### Document excerpt
════════════════

Doctors often tell you the key to heart disease prevention is aerobic exercises like walking, jogging, cycling, or swimming—activities that keep your heart rate elevated for a prolonged period of time. While Pilates is not truly aerobic activity, it acts as a supplement to aerobic exercises by cross-training. In other words, Pilates combines strength and flexibility training, along with balance and coordination training, to strengthen the structures that support healthy bones and joints so you can enjoy aerobic activities for the longterm.
All that said, some Pilates classes do utilize the jump board and different types of interval training to infuse aerobic elements into the session. Some of the more advanced work may have aerobic properties, as well. You working so hard to what your teacher just requested of you.
In addition, the emphasis on deep, rhythmic breathing and smooth flow of controlled movements elicit a natural calming effect. The de-stressing benefits of Pilates aid in decreasing blood pressure—an important component to heart health. The practice of breath helps improve circulation, which is important for heart function. In fact, Joseph Pilates once said, “True heart control follows correct breathing which simultaneously reduces heart strain, purifies the blood, and develops the lungs.” He has also said, “The exercises will stir your sluggish circulation into action by discharging accumulated fatigue through the bloodstream. Your brain clears and your will power begins to function.”
Moral of the story: Heart health, and overall health, require a comprehensive approach. Diet, activity, and rest are all contributing factors to a healthy and happy life. Even though Pilates may not be considered a traditional aerobic activity, it’s still a fun and invigorating supplement to a healthy lifestyle. And it’s oh-so-lovable!

════════════════

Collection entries
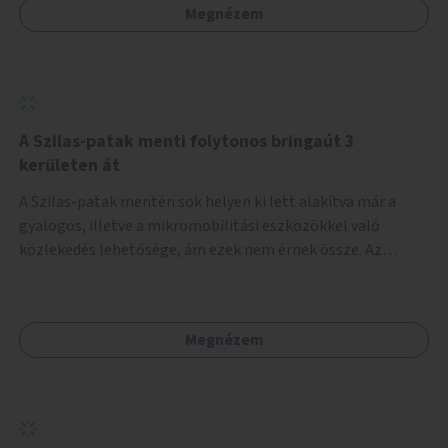
Megnézem
A Szilas-patak menti folytonos bringaút 3
kerületen át
A Szilas-patak mentén sok helyen ki lett alakítva már a
gyalogos, illetve a mikromobilitási eszközökkel való
közlekedés lehetősége, ám ezek nem érnek össze. Az
önkormányzat segítse, hogy a 4., a 15. és a 16. kerületi
szakaszok folytonossá válhassanak. Válasszon ki egy olyan
részt, amire hatásköre van és a költségvetési lehetőségek
Megnézem
keretéig valósítsa is meg.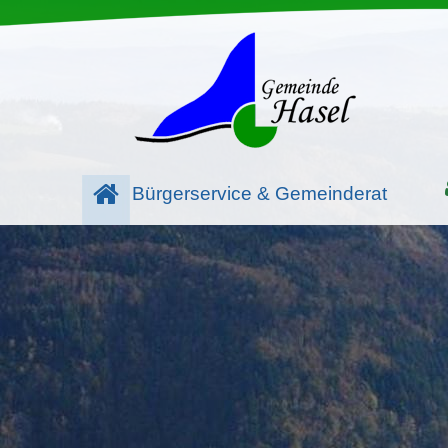
Bürgerservice & Gemeinderat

════════════════

### Assignment 1
Translate this sentence from the Pilates and heart health text into Spanish: "The practice of breath helps improve circulation, which is important for heart function."
### Assignment 2
Reproduce the part of the Pilates and heart health text starting at "Doctors often tell" and ending at "requested of you.".

### Response 1
La práctica de la respiración ayuda a mejorar la circulación, lo cual es importante para la función cardíaca.

### Response 2
Doctors often tell you the key to heart disease prevention is aerobic exercises like walking, jogging, cycling, or swimming—activities that keep your heart rate elevated for a prolonged period of time. While Pilates is not truly aerobic activity, it acts as a supplement to aerobic exercises by cross-training. In other words, Pilates combines strength and flexibility training, along with balance and coordination training, to strengthen the structures that support healthy bones and joints so you can enjoy aerobic activities for the longterm.
All that said, some Pilates classes do utilize the jump board and different types of interval training to infuse aerobic elements into the session. Some of the more advanced work may have aerobic properties, as well. You working so hard to what your teacher just requested of you.